Multi-image point correspondence data:
○ ○ ○ ○ ○ ○ ○

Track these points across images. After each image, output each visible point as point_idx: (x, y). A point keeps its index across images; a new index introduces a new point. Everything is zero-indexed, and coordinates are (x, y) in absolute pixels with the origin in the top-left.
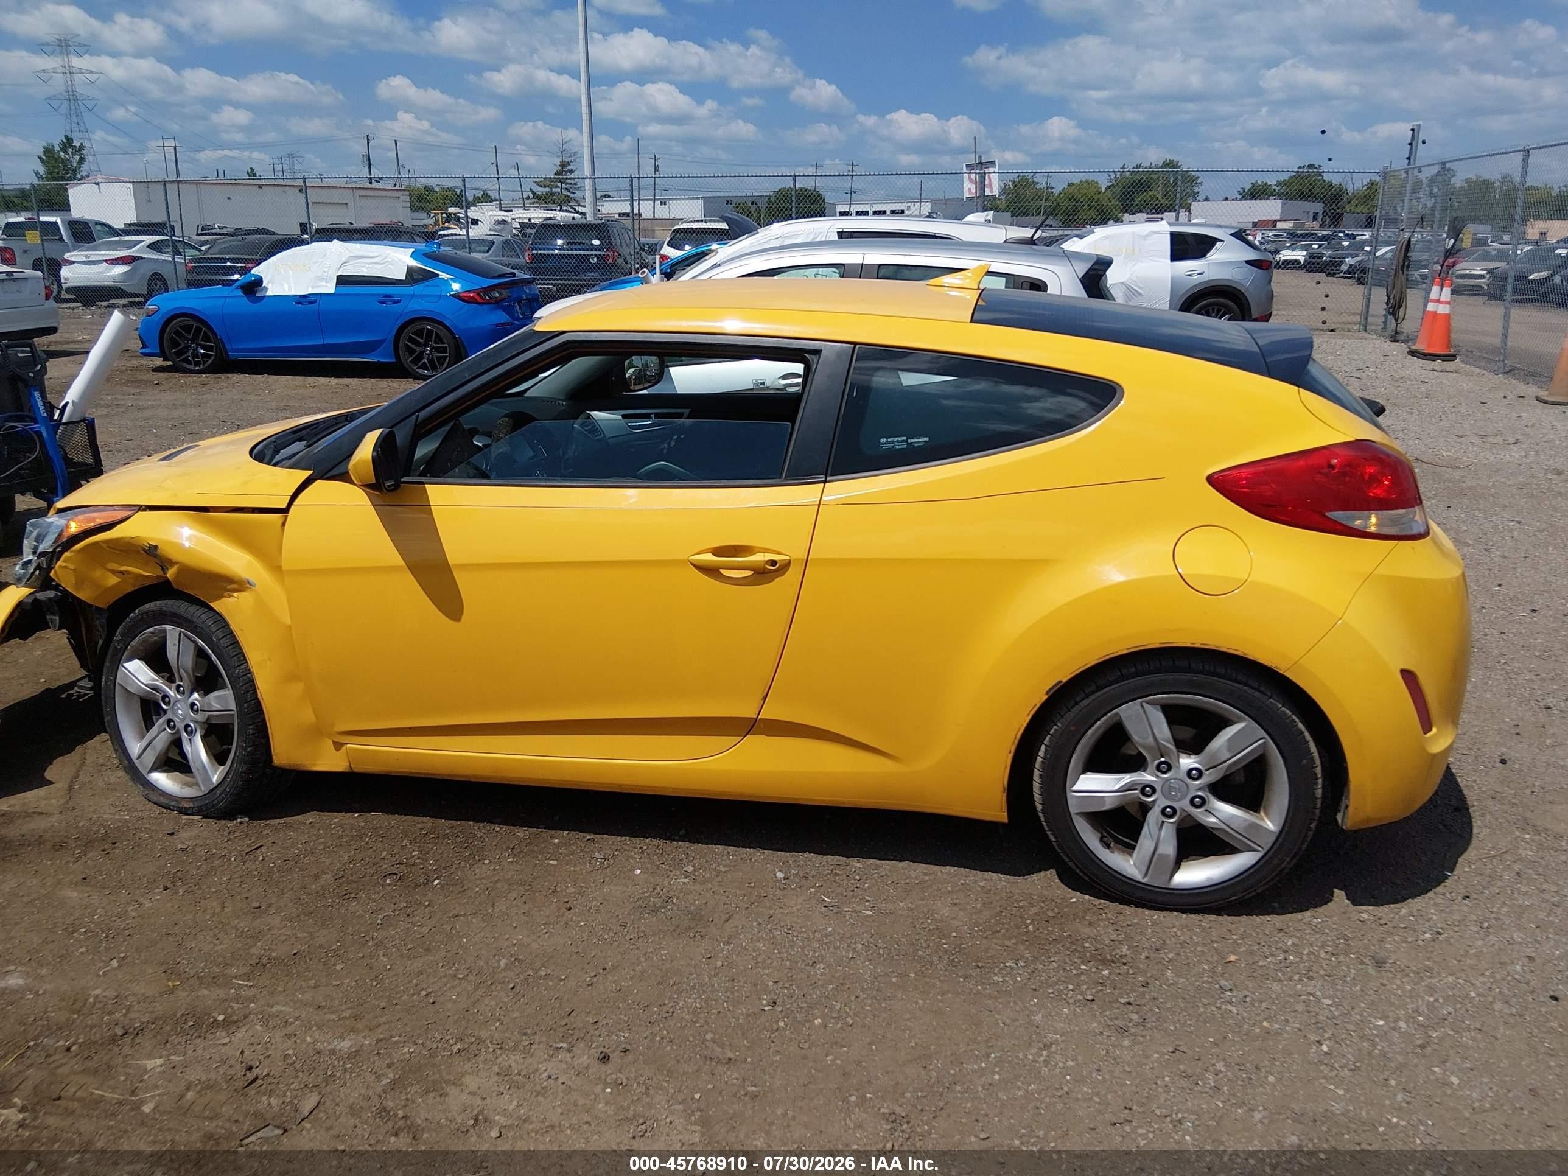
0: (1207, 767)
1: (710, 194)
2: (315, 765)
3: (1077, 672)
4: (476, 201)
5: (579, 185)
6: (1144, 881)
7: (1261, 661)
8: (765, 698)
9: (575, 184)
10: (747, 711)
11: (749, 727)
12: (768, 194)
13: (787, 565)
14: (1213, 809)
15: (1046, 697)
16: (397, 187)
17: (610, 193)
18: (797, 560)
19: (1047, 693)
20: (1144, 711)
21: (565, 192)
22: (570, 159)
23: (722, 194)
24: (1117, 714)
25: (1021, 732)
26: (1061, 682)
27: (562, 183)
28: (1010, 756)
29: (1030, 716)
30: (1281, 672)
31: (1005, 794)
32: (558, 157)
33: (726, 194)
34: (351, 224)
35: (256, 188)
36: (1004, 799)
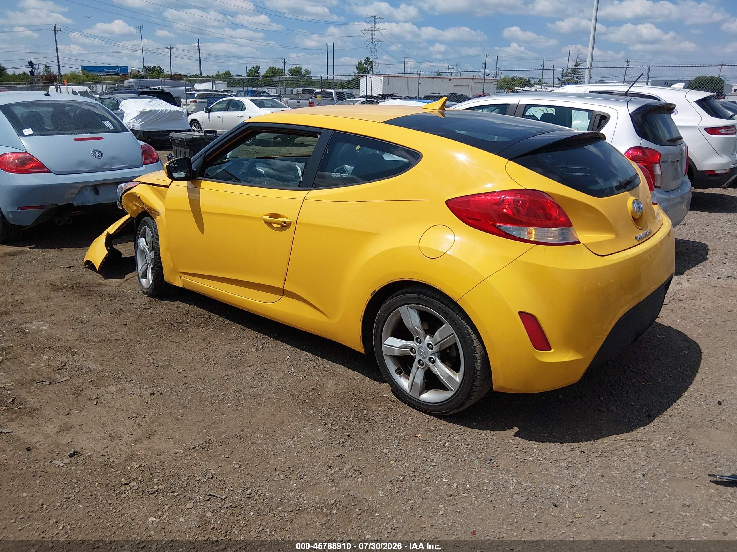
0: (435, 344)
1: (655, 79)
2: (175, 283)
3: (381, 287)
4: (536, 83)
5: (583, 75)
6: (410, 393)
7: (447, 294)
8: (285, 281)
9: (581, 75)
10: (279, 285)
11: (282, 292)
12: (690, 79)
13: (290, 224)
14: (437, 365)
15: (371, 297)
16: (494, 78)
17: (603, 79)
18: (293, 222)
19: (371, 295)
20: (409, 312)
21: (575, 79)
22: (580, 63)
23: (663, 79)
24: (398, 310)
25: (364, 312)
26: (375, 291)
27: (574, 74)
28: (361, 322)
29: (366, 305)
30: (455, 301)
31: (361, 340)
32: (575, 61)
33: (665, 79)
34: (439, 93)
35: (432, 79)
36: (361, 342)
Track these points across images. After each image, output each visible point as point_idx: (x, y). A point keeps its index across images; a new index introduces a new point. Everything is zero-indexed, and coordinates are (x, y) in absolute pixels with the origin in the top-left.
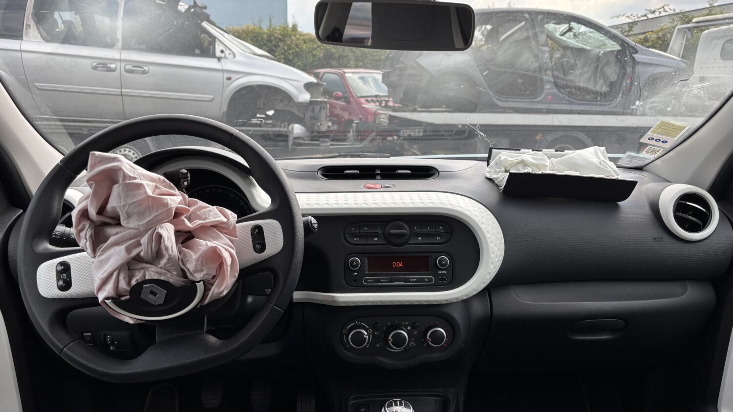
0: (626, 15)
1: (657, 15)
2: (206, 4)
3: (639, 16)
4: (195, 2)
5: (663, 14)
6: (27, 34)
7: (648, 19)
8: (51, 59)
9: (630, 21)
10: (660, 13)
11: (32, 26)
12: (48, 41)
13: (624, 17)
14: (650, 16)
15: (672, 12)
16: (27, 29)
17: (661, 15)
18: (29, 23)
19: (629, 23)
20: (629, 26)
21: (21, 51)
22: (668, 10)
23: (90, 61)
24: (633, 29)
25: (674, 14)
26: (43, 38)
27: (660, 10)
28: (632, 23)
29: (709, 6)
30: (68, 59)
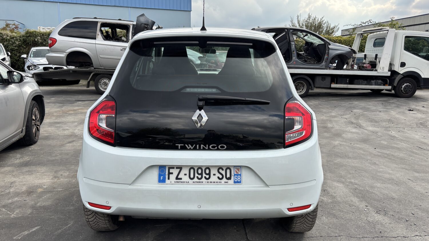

○ ○ ○ ○ ○ ○ ○

◆ What needs to be done: The lines above should be transcribed exactly, with every image removed.

◆ Answer box:
Track these points across images. After each image, output each visible point as point_idx: (x, y). A point keeps its index across images; a new index introduces a new point. Everything is zero-indexed, and coordinates are (x, y) in absolute pixels with the origin in the top-left.
0: (1207, 767)
1: (710, 194)
2: (315, 765)
3: (1077, 672)
4: (476, 201)
5: (579, 185)
6: (1144, 881)
7: (1261, 661)
8: (765, 698)
9: (575, 184)
10: (747, 711)
11: (749, 727)
12: (768, 194)
13: (787, 565)
14: (1213, 809)
15: (1046, 697)
16: (397, 187)
17: (610, 193)
18: (797, 560)
19: (1047, 693)
20: (1144, 711)
21: (565, 192)
22: (570, 159)
23: (722, 194)
24: (1117, 714)
25: (1021, 732)
26: (1061, 682)
27: (562, 183)
28: (1010, 756)
29: (1030, 716)
30: (1281, 672)
31: (1005, 794)
32: (558, 157)
33: (726, 194)
34: (351, 224)
35: (256, 188)
36: (1004, 799)
0: (435, 344)
1: (655, 79)
2: (175, 283)
3: (381, 287)
4: (536, 83)
5: (583, 75)
6: (410, 393)
7: (447, 294)
8: (285, 281)
9: (581, 75)
10: (279, 285)
11: (282, 292)
12: (690, 79)
13: (290, 224)
14: (437, 365)
15: (371, 297)
16: (494, 78)
17: (603, 79)
18: (293, 222)
19: (371, 295)
20: (409, 312)
21: (575, 79)
22: (580, 63)
23: (663, 79)
24: (398, 310)
25: (364, 312)
26: (375, 291)
27: (574, 74)
28: (361, 322)
29: (366, 305)
30: (455, 301)
31: (361, 340)
32: (575, 61)
33: (665, 79)
34: (439, 93)
35: (432, 79)
36: (361, 342)
Track these points across images. After each image, output each visible point as point_idx: (x, y). A point keeps its index across images; a new index introduces a new point. Everything is zero-indexed, and coordinates are (x, y) in absolute pixels with the origin in the top-left.
0: (626, 15)
1: (657, 15)
2: (206, 4)
3: (639, 16)
4: (195, 2)
5: (663, 14)
6: (27, 34)
7: (648, 19)
8: (51, 59)
9: (630, 21)
10: (660, 13)
11: (32, 26)
12: (48, 41)
13: (624, 17)
14: (650, 16)
15: (672, 12)
16: (27, 29)
17: (661, 15)
18: (29, 23)
19: (629, 23)
20: (629, 26)
21: (21, 51)
22: (668, 10)
23: (90, 61)
24: (633, 29)
25: (674, 14)
26: (43, 38)
27: (660, 10)
28: (632, 23)
29: (709, 6)
30: (68, 59)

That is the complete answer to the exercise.